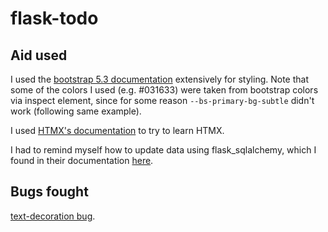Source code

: # flask-todo

## Aid used

I used the [bootstrap 5.3 documentation](https://getbootstrap.com/docs/5.3/getting-started/introduction/) extensively for styling. Note that some of the colors I used (e.g. #031633) were taken from bootstrap colors via inspect element, since for some reason `--bs-primary-bg-subtle` didn't work (following same example).

I used [HTMX's documentation](https://htmx.org/) to try to learn HTMX.

I had to remind myself how to update data using flask_sqlalchemy, which I found in their documentation [here](https://flask-sqlalchemy.palletsprojects.com/en/3.1.x/quickstart/#query-the-data).

## Bugs fought

[text-decoration bug](https://stackoverflow.com/questions/1261955/inherited-text-decoration-style).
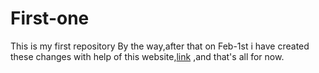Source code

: # First-one
This is my first repository
By the way,after that on Feb-1st i have created these changes with help of this website,[link](https://guides.github.com/activities/hello-world/) ,and that's all for now.
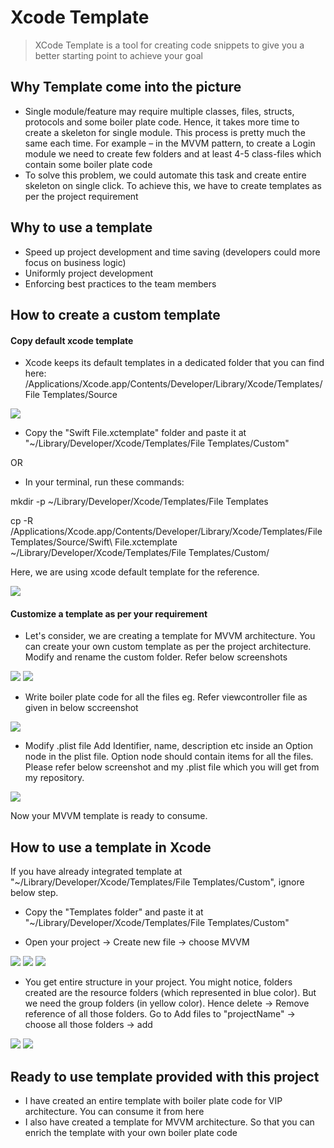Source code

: # Xcode Template
> XCode Template is a tool for creating code snippets to give you a better starting point to achieve your goal


## Why Template come into the picture

- Single module/feature may require multiple classes, files, structs, protocols and some boiler plate code. Hence, it takes more time to create a skeleton for single module. This process is pretty much the same each time. For example – in the MVVM pattern, to create a Login module we need to create few folders and at least 4-5 class-files which contain some boiler plate code
- To solve this problem, we could automate this task and create entire skeleton on single click. To achieve this, we have to create templates as per the project requirement

## Why to use a template

- Speed up project development and time saving (developers could more focus on business logic)
- Uniformly project development
- Enforcing best practices to the team members

## How to create a custom template

#### Copy default xcode template
- Xcode keeps its default templates in a dedicated folder that you can find here:
/Applications/Xcode.app/Contents/Developer/Library/Xcode/Templates/File Templates/Source

![](screen1.png)

- Copy the "Swift File.xctemplate" folder and paste it at "~/Library/Developer/Xcode/Templates/File Templates/Custom"

OR

 - In your terminal, run these commands:

mkdir -p ~/Library/Developer/Xcode/Templates/File Templates

cp -R /Applications/Xcode.app/Contents/Developer/Library/Xcode/Templates/File Templates/Source/Swift\ File.xctemplate ~/Library/Developer/Xcode/Templates/File Templates/Custom/

Here, we are using xcode default template for the reference. 

![](screen2.png)

#### Customize a template as per your requirement
- Let's consider, we are creating a template for MVVM architecture. You can create your own custom template as per the project architecture.
Modify and rename the custom folder. Refer below screenshots
 
 ![](screen3.png)
 ![](screen4.png)

- Write boiler plate code for all the files
eg. Refer viewcontroller file as given in below sccreenshot

![](screen5.png)

- Modify .plist file
Add Identifier, name, description etc inside an Option node in the plist file. Option node should contain items for all the files.
Please refer below screenshot and my .plist file which you will get from my repository. 

![](screen6.png)

Now your MVVM template is ready to consume.

## How to use a template in Xcode

 If you have already integrated template at "~/Library/Developer/Xcode/Templates/File Templates/Custom", ignore below step.

- Copy the "Templates folder" and paste it at "~/Library/Developer/Xcode/Templates/File Templates/Custom"

- Open your project -> Create new file -> choose MVVM 

![](screen7.png)
![](screen8.png)
![](screen9.png)

- You get entire structure in your project. You might notice, folders created are the resource folders (which represented in blue color). But we need the group folders (in yellow color). Hence delete -> Remove reference of all those folders. Go to Add files to "projectName" -> choose all those folders -> add

![](screen10.png)
![](screen11.png)

## Ready to use template provided with this project

- I have created an entire template with boiler plate code for VIP architecture. You can consume it from here
- I also have created a template for MVVM architecture. So that you can enrich the template with your own boiler plate code



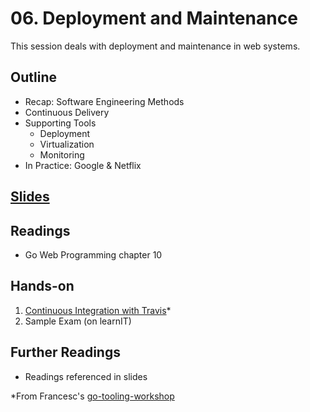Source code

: # 06. Deployment and Maintenance

This session deals with deployment and maintenance in web systems.

## Outline
- Recap: Software Engineering Methods
- Continuous Delivery
- Supporting Tools
    - Deployment
    - Virtualization
    - Monitoring
- In Practice: Google & Netflix


## [Slides]()

## Readings
- Go Web Programming chapter 10


## Hands-on

1. [Continuous Integration with Travis](../session-05/2-testing/3-continuous-integration.md)*
2. Sample Exam (on learnIT)

## Further Readings

- Readings referenced in slides


*From Francesc's [go-tooling-workshop](https://github.com/campoy/go-tooling-workshop)
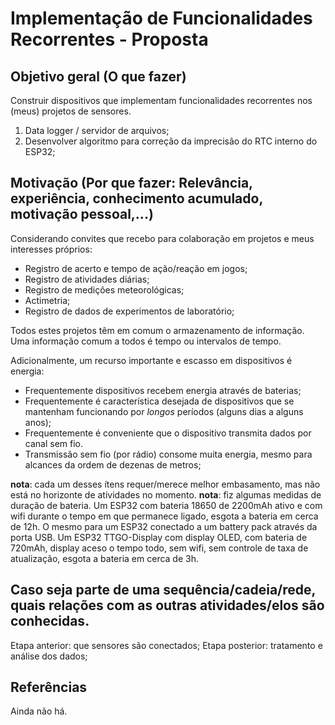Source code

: <!--- 1. Título --->

# Implementação de Funcionalidades Recorrentes - Proposta

## Objetivo geral (O que fazer)

Construir dispositivos que implementam funcionalidades recorrentes nos (meus) projetos de sensores.

1. Data logger / servidor de arquivos;
2. Desenvolver algoritmo para correção da imprecisão do RTC interno do ESP32;

## Motivação (Por que fazer: Relevância, experiência, conhecimento acumulado, motivação pessoal,...)

Considerando convites que recebo para colaboração em projetos e meus interesses próprios:

- Registro de acerto e tempo de ação/reação em jogos;
- Registro de atividades diárias;
- Registro de medições meteorológicas;
- Actimetria;
- Registro de dados de experimentos de laboratório;

Todos estes projetos têm em comum o armazenamento de informação. Uma informação comum a todos é tempo ou intervalos de tempo.

Adicionalmente, um recurso importante e escasso em dispositivos é energia:

- Frequentemente dispositivos recebem energia através de baterias;
- Frequentemente é característica desejada de dispositivos que se mantenham funcionando por *longos* períodos (alguns dias a alguns anos);
- Frequentemente é conveniente que o dispositivo transmita dados por canal sem fio.
- Transmissão sem fio (por rádio) consome muita energia, mesmo para alcances da ordem de dezenas de metros;

**nota**: cada um desses ítens requer/merece melhor embasamento, mas não está no horizonte de atividades no momento.
**nota**: fiz algumas medidas de duração de bateria. Um ESP32 com bateria 18650 de 2200mAh ativo e com wifi durante o tempo em que permanece ligado, esgota a bateria em cerca de 12h. O mesmo para um ESP32 conectado a um battery pack através da porta USB. Um ESP32 TTGO-Display com display OLED, com bateria de 720mAh, display aceso o tempo todo, sem wifi, sem controle de taxa de atualização, esgota a bateria em cerca de 3h.

## Caso seja parte de uma sequência/cadeia/rede, quais relações com as outras atividades/elos são conhecidas.

Etapa anterior: que sensores são conectados;
Etapa posterior: tratamento e análise dos dados;

## Referências

Ainda não há.


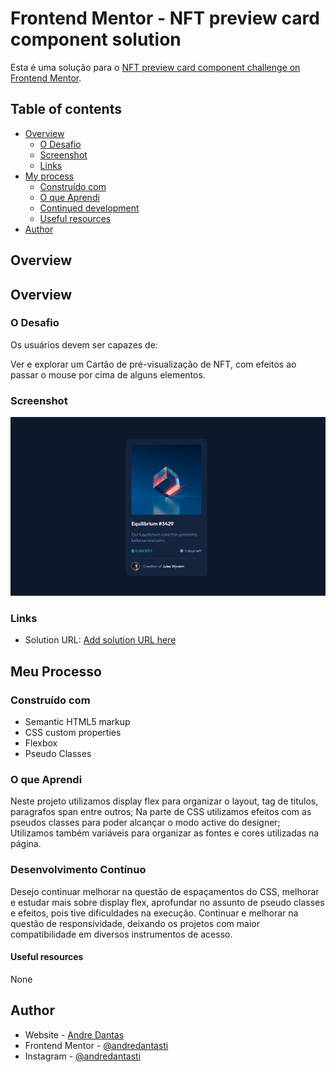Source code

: # Frontend Mentor - NFT preview card component solution

Esta é uma solução para o [NFT preview card component challenge on Frontend Mentor](https://www.frontendmentor.io/challenges/nft-preview-card-component-SbdUL_w0U). 
## Table of contents

- [Overview](#overview)
  - [O Desafio](#O-Desafio)
  - [Screenshot](#screenshot)
  - [Links](#links)
- [My process](#my-process)
  - [Construído com](#Construído-Com)
  - [O que Aprendi](#what-i-learned)
  - [Continued development](#continued-development)
  - [Useful resources](#useful-resources)
- [Author](#author)

## Overview

## Overview

### O Desafio

Os usuários devem ser capazes de:

Ver e explorar um Cartão de pré-visualização de NFT, com efeitos ao passar o mouse por cima de alguns elementos. 


### Screenshot

![](./images/animacao.gif)


### Links

- Solution URL: [Add solution URL here](https://your-solution-url.com)


## Meu Processo

### Construído com

- Semantic HTML5 markup
- CSS custom properties
- Flexbox
- Pseudo Classes

### O que Aprendi


Neste projeto utilizamos display flex para organizar o layout, tag de titulos, paragrafos span entre outros; 
Na parte de CSS utilizamos efeitos com as pseudos classes para poder alcançar o modo active do designer;
Utilizamos também variáveis para organizar as fontes e cores utilizadas na página.


### Desenvolvimento Contínuo

Desejo continuar melhorar na questão de espaçamentos do CSS, melhorar e estudar mais sobre display flex, aprofundar no assunto de pseudo classes e efeitos, pois tive dificuldades na execução.
Continuar e melhorar na questão de responsividade, deixando os projetos com maior compatibilidade em diversos instrumentos de acesso.

#### Useful resources

None

## Author

- Website - [Andre Dantas](https://github.com/andredantasti)
- Frontend Mentor - [@andredantasti](https://www.frontendmentor.io/profile/andredantasti)
- Instagram - [@andredantasti](https://www.instagram.com/andredantasti)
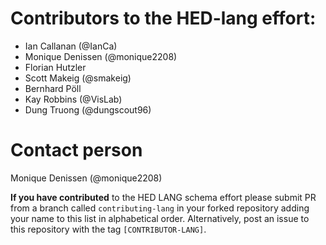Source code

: # Contributors to the HED-lang effort:

- Ian Callanan (@IanCa)
- Monique Denissen (@monique2208)
- Florian Hutzler
- Scott Makeig (@smakeig) 
- Bernhard Pöll
- Kay Robbins (@VisLab)
- Dung Truong (@dungscout96)

# Contact person
Monique Denissen (@monique2208)

**If you have contributed** to the HED LANG schema effort please submit PR from a
branch called `contributing-lang` in your forked repository adding your name to this list in alphabetical order.
Alternatively, post an issue to this repository with the tag `[CONTRIBUTOR-LANG]`.
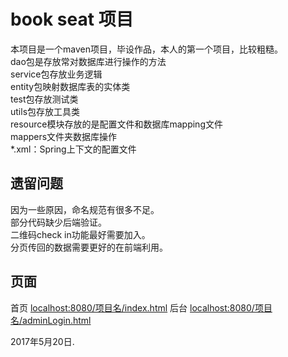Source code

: # book seat 项目

本项目是一个maven项目，毕设作品，本人的第一个项目，比较粗糙。<br>
dao包是存放常对数据库进行操作的方法<br>
service包存放业务逻辑<br>
entity包映射数据库表的实体类<br>
test包存放测试类<br>
utils包存放工具类<br>
resource模块存放的是配置文件和数据库mapping文件<br>
mappers文件夹数据库操作<br>
*.xml：Spring上下文的配置文件

## 遗留问题 

因为一些原因，命名规范有很多不足。<br>
部分代码缺少后端验证。<br>
二维码check in功能最好需要加入。<br>
分页传回的数据需要更好的在前端利用。

## 页面

首页  [localhost:8080/项目名/index.html](http://localhost:8080/项目名/index.html)           后台  [localhost:8080/项目名/adminLogin.html](http://localhost:8080/项目名/adminLogin.html)

2017年5月20日.
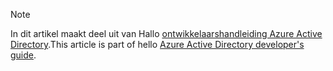 > [!NOTE]
> <span data-ttu-id="5100b-101">In dit artikel maakt deel uit van Hallo [ontwikkelaarshandleiding Azure Active Directory](../articles/active-directory/develop/active-directory-developers-guide.md).</span><span class="sxs-lookup"><span data-stu-id="5100b-101">This article is part of hello [Azure Active Directory developer's guide](../articles/active-directory/develop/active-directory-developers-guide.md).</span></span>
>
>
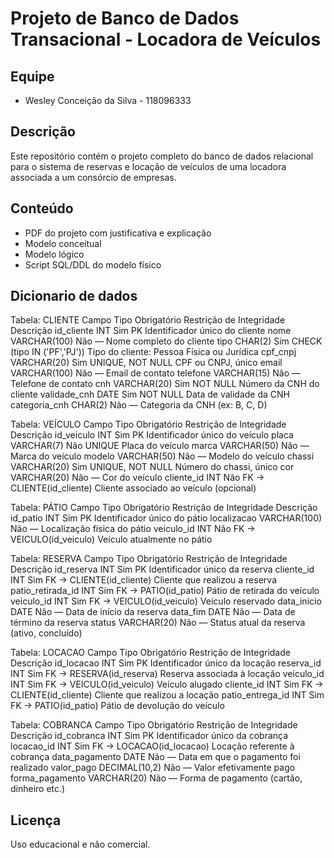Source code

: # Projeto de Banco de Dados Transacional - Locadora de Veículos

## Equipe
- Wesley Conceição da Silva - 118096333

## Descrição
Este repositório contém o projeto completo do banco de dados relacional para o sistema de reservas e locação de veículos de uma locadora associada a um consórcio de empresas.

## Conteúdo
- PDF do projeto com justificativa e explicação
- Modelo conceitual 
- Modelo lógico 
- Script SQL/DDL do modelo físico
## Dicionario de dados
Tabela: CLIENTE
Campo
Tipo
Obrigatório
Restrição de Integridade
Descrição
id_cliente
INT
Sim
PK
Identificador único do cliente
nome
VARCHAR(100)
Não
—
Nome completo do cliente
tipo
CHAR(2)
Sim
CHECK (tipo IN ('PF','PJ'))
Tipo do cliente: Pessoa Física ou Jurídica
cpf_cnpj
VARCHAR(20)
Sim
UNIQUE, NOT NULL
CPF ou CNPJ, único
email
VARCHAR(100)
Não
—
Email de contato
telefone
VARCHAR(15)
Não
—
Telefone de contato
cnh
VARCHAR(20)
Sim
NOT NULL
Número da CNH do cliente
validade_cnh
DATE
Sim
NOT NULL
Data de validade da CNH
categoria_cnh
CHAR(2)
Não
—
Categoria da CNH (ex: B, C, D)


Tabela: VEÍCULO
Campo
Tipo
Obrigatório
Restrição de Integridade
Descrição
id_veiculo
INT
Sim
PK
Identificador único do veículo
placa
VARCHAR(7)
Não
UNIQUE
Placa do veículo
marca
VARCHAR(50)
Não
—
Marca do veículo
modelo
VARCHAR(50)
Não
—
Modelo do veículo
chassi
VARCHAR(20)
Sim
UNIQUE, NOT NULL
Número do chassi, único
cor
VARCHAR(20)
Não
—
Cor do veículo
cliente_id
INT
Não
FK → CLIENTE(id_cliente)
Cliente associado ao veículo (opcional)


Tabela: PÁTIO
Campo
Tipo
Obrigatório
Restrição de Integridade
Descrição
id_patio
INT
Sim
PK
Identificador único do pátio
localizacao
VARCHAR(100)
Não
—
Localização física do pátio
veiculo_id
INT
Não
FK → VEICULO(id_veiculo)
Veículo atualmente no pátio


Tabela: RESERVA
Campo
Tipo
Obrigatório
Restrição de Integridade
Descrição
id_reserva
INT
Sim
PK
Identificador único da reserva
cliente_id
INT
Sim
FK → CLIENTE(id_cliente)
Cliente que realizou a reserva
patio_retirada_id
INT
Sim
FK → PATIO(id_patio)
Pátio de retirada do veículo
veiculo_id
INT
Sim
FK → VEICULO(id_veiculo)
Veículo reservado
data_inicio
DATE
Não
—
Data de início da reserva
data_fim
DATE
Não
—
Data de término da reserva
status
VARCHAR(20)
Não
—
Status atual da reserva (ativo, concluído)


Tabela: LOCACAO
Campo
Tipo
Obrigatório
Restrição de Integridade
Descrição
id_locacao
INT
Sim
PK
Identificador único da locação
reserva_id
INT
Sim
FK → RESERVA(id_reserva)
Reserva associada à locação
veiculo_id
INT
Sim
FK → VEICULO(id_veiculo)
Veículo alugado
cliente_id
INT
Sim
FK → CLIENTE(id_cliente)
Cliente que realizou a locação
patio_entrega_id
INT
Sim
FK → PATIO(id_patio)
Pátio de devolução do veículo

Tabela: COBRANCA
Campo
Tipo
Obrigatório
Restrição de Integridade
Descrição
id_cobranca
INT
Sim
PK
Identificador único da cobrança
locacao_id
INT
Sim
FK → LOCACAO(id_locacao)
Locação referente à cobrança
data_pagamento
DATE
Não
—
Data em que o pagamento foi realizado
valor_pago
DECIMAL(10,2)
Não
—
Valor efetivamente pago
forma_pagamento
VARCHAR(20)
Não
—
Forma de pagamento (cartão, dinheiro etc.)


## Licença
Uso educacional e não comercial.
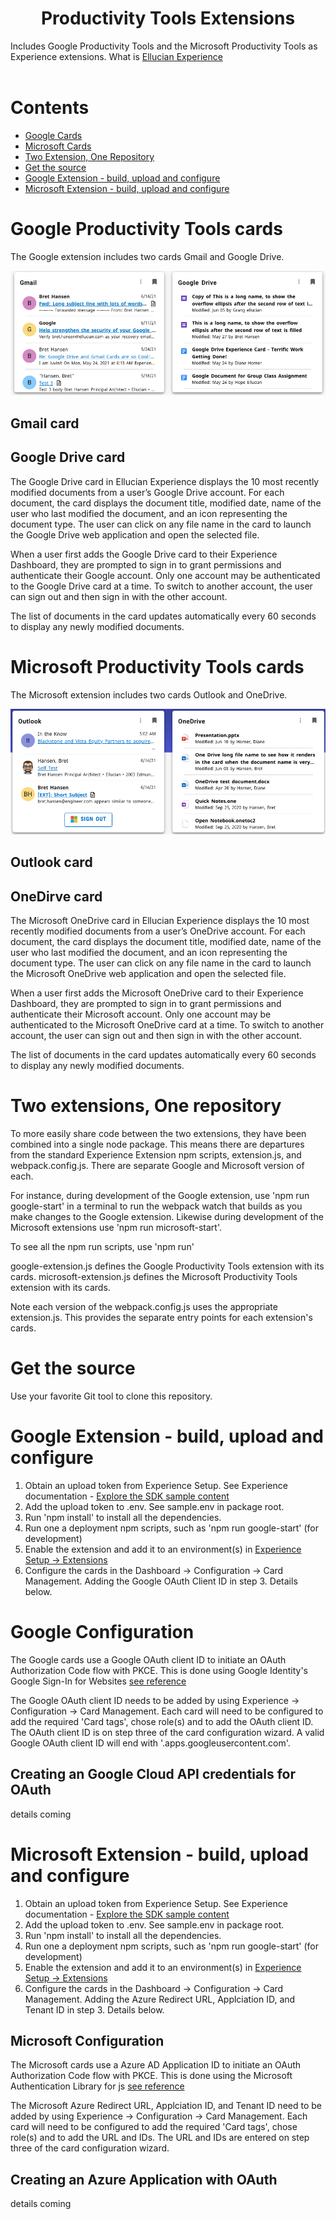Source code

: # <div style="text-align: center">Productivity Tools Extensions</div>
Includes Google Productivity Tools and the Microsoft Productivity Tools as Experience extensions. What is [Ellucian Experience](https://www.ellucian.com/solutions/ellucian-experience)
<br/><br/>

# Contents
- [Google Cards](#google-cards)
- [Microsoft Cards](#microsoft-cards)
- [Two Extension, One Repository](#two-extensions)
- [Get the source](#get-the-source)
- [Google Extension - build, upload and configure](#google-build)
- [Microsoft Extension - build, upload and configure](#microsoft-build)

# <a name="google-cards"></a>Google Productivity Tools cards
The Google extension includes two cards Gmail and Google Drive.

![](docs/images/google-cards.png)

## Gmail card

## Google Drive card
The Google Drive card in Ellucian Experience displays the 10 most recently modified documents from a user’s Google Drive account. For each document, the card displays the document title, modified date, name of the user who last modified the document, and an icon representing the document type. The user can click on any file name in the card to launch the Google Drive web application and open the selected file.

When a user first adds the Google Drive card to their Experience Dashboard, they are prompted to sign in to grant permissions and authenticate their Google account. Only one account may be authenticated to the Google Drive card at a time. To switch to another account, the user can sign out and then sign in with the other account.

The list of documents in the card updates automatically every 60 seconds to display any newly modified documents.

# <a name="microsoft-cards"></a>Microsoft Productivity Tools cards
The Microsoft extension includes two cards Outlook and OneDrive.

![](docs/images/microsoft-cards.png)

## Outlook card

## OneDirve card
The Microsoft OneDrive card in Ellucian Experience displays the 10 most recently modified documents from a user’s OneDrive account. For each document, the card displays the document title, modified date, name of the user who last modified the document, and an icon representing the document type. The user can click on any file name in the card to launch the Microsoft OneDrive web application and open the selected file.

When a user first adds the Microsoft OneDrive card to their Experience Dashboard, they are prompted to sign in to grant permissions and authenticate their Microsoft account. Only one account may be authenticated to the Microsoft OneDrive card at a time. To switch to another account, the user can sign out and then sign in with the other account.

The list of documents in the card updates automatically every 60 seconds to display any newly modified documents.

# <a name="two-extensions"></a>Two extensions, One repository
To more easily share code between the two extensions, they have been combined into a single node package. This means there are departures from the standard Experience Extension npm scripts, extension.js, and webpack.config.js. There are separate Google and Microsoft version of each.

For instance, during development of the Google extension, use 'npm run google-start' in a terminal to run the webpack watch that builds as you make changes to the Google extension. Likewise during development of the Microsoft extensions use 'npm run microsoft-start'.

To see all the npm run scripts, use 'npm run'

google-extension.js defines the Google Productivity Tools extension with its cards.
microsoft-extension.js defines the Microsoft Productivity Tools extension with its cards.

Note each version of the webpack.config.js uses the appropriate extension.js. This provides the separate entry points for each extension's cards.

# <a name="get-the-source"></a>Get the source
Use your favorite Git tool to clone this repository.

# <a name="google-build"></a>Google Extension - build, upload and configure

1. Obtain an upload token from Experience Setup. See Experience documentation - [Explore the SDK sample content](https://resources.elluciancloud.com/bundle/ellucian_experience_acn_use/page/t_explore_sdk_sample_content.html)
2. Add the upload token to .env. See sample.env in package root.
3. Run 'npm install' to install all the dependencies.
4. Run one a deployment npm scripts, such as 'npm run google-start' (for development)
5. Enable the extension and add it to an environment(s) in [Experience Setup -> Extensions](https://experiencesetup-test.elluciancloud.com/extensions)
6. Configure the cards in the Dashboard -> Configuration -> Card Management. Adding the Google OAuth Client ID in step 3. Details below.

# <a name="google-configuration"></a>Google Configuration
The Google cards use a Google OAuth client ID to initiate an OAuth Authorization Code flow with PKCE. This is done using Google Identity's Google Sign-In for Websites [see reference](https://developers.google.com/identity/sign-in/web/reference)

The Google OAuth client ID needs to be added by using Experience -> Configuration -> Card Management. Each card will need to be configured to add the required 'Card tags', chose role(s) and to add the OAuth client ID. The OAuth client ID is on step three of the card configuration wizard. A valid Google OAuth client ID will end with '.apps.googleusercontent.com'.

## <a name="google-credentials"></a>Creating an Google Cloud API credentials for OAuth
details coming

# <a name="microsoft-build"></a>Microsoft Extension - build, upload and configure

1. Obtain an upload token from Experience Setup. See Experience documentation - [Explore the SDK sample content](https://resources.elluciancloud.com/bundle/ellucian_experience_acn_use/page/t_explore_sdk_sample_content.html)
2. Add the upload token to .env. See sample.env in package root.
3. Run 'npm install' to install all the dependencies.
4. Run one a deployment npm scripts, such as 'npm run google-start' (for development)
5. Enable the extension and add it to an environment(s) in [Experience Setup -> Extensions](https://experiencesetup-test.elluciancloud.com/extensions)
6. Configure the cards in the Dashboard -> Configuration -> Card Management. Adding the Azure Redirect URL, Applciation ID, and Tenant ID in step 3. Details below.

## <a name="microsoft-configuration"></a>Microsoft Configuration
The Microsoft cards use a Azure AD Application ID to initiate an OAuth Authorization Code flow with PKCE. This is done using the Microsoft Authentication Library for js [see reference](https://github.com/AzureAD/microsoft-authentication-library-for-js#readme)

The Microsoft Azure Redirect URL, Applciation ID, and Tenant ID need to be added by using Experience -> Configuration -> Card Management. Each card will need to be configured to add the required 'Card tags', chose role(s) and to add the URL and IDs. The URL and IDs are entered on step three of the card configuration wizard.

## <a name="microsoft-credentials"></a>Creating an Azure Application with OAuth
details coming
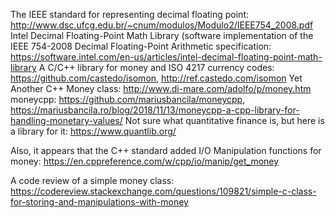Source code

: The IEEE standard for representing decimal floating point: http://www.dsc.ufcg.edu.br/~cnum/modulos/Modulo2/IEEE754_2008.pdf
Intel Decimal Floating-Point Math Library (software implementation of the IEEE 754-2008 Decimal Floating-Point Arithmetic specification: https://software.intel.com/en-us/articles/intel-decimal-floating-point-math-library
A C/C++ library for money and ISO 4217 currency codes: https://github.com/castedo/isomon, http://ref.castedo.com/isomon
Yet Another C++ Money class: http://www.di-mare.com/adolfo/p/money.htm
moneycpp: https://github.com/mariusbancila/moneycpp, https://mariusbancila.ro/blog/2018/11/13/moneycpp-a-cpp-library-for-handling-monetary-values/
Not sure what quantitative finance is, but here is a library for it: https://www.quantlib.org/

Also, it appears that the C++ standard added I/O Manipulation functions for money: https://en.cppreference.com/w/cpp/io/manip/get_money

A code review of a simple money class: https://codereview.stackexchange.com/questions/109821/simple-c-class-for-storing-and-manipulations-with-money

Your task: What you give back should be exactly the lines of the data above from the line with "### O Desafio" through the line with "### Desenvolvimento Contínuo", both of those included, and nothing more.

Solved problem:
### O Desafio

Os usuários devem ser capazes de:

Ver e explorar um Cartão de pré-visualização de NFT, com efeitos ao passar o mouse por cima de alguns elementos. 


### Screenshot

![](./images/animacao.gif)


### Links

- Solution URL: [Add solution URL here](https://your-solution-url.com)


## Meu Processo

### Construído com

- Semantic HTML5 markup
- CSS custom properties
- Flexbox
- Pseudo Classes

### O que Aprendi


Neste projeto utilizamos display flex para organizar o layout, tag de titulos, paragrafos span entre outros; 
Na parte de CSS utilizamos efeitos com as pseudos classes para poder alcançar o modo active do designer;
Utilizamos também variáveis para organizar as fontes e cores utilizadas na página.


### Desenvolvimento Contínuo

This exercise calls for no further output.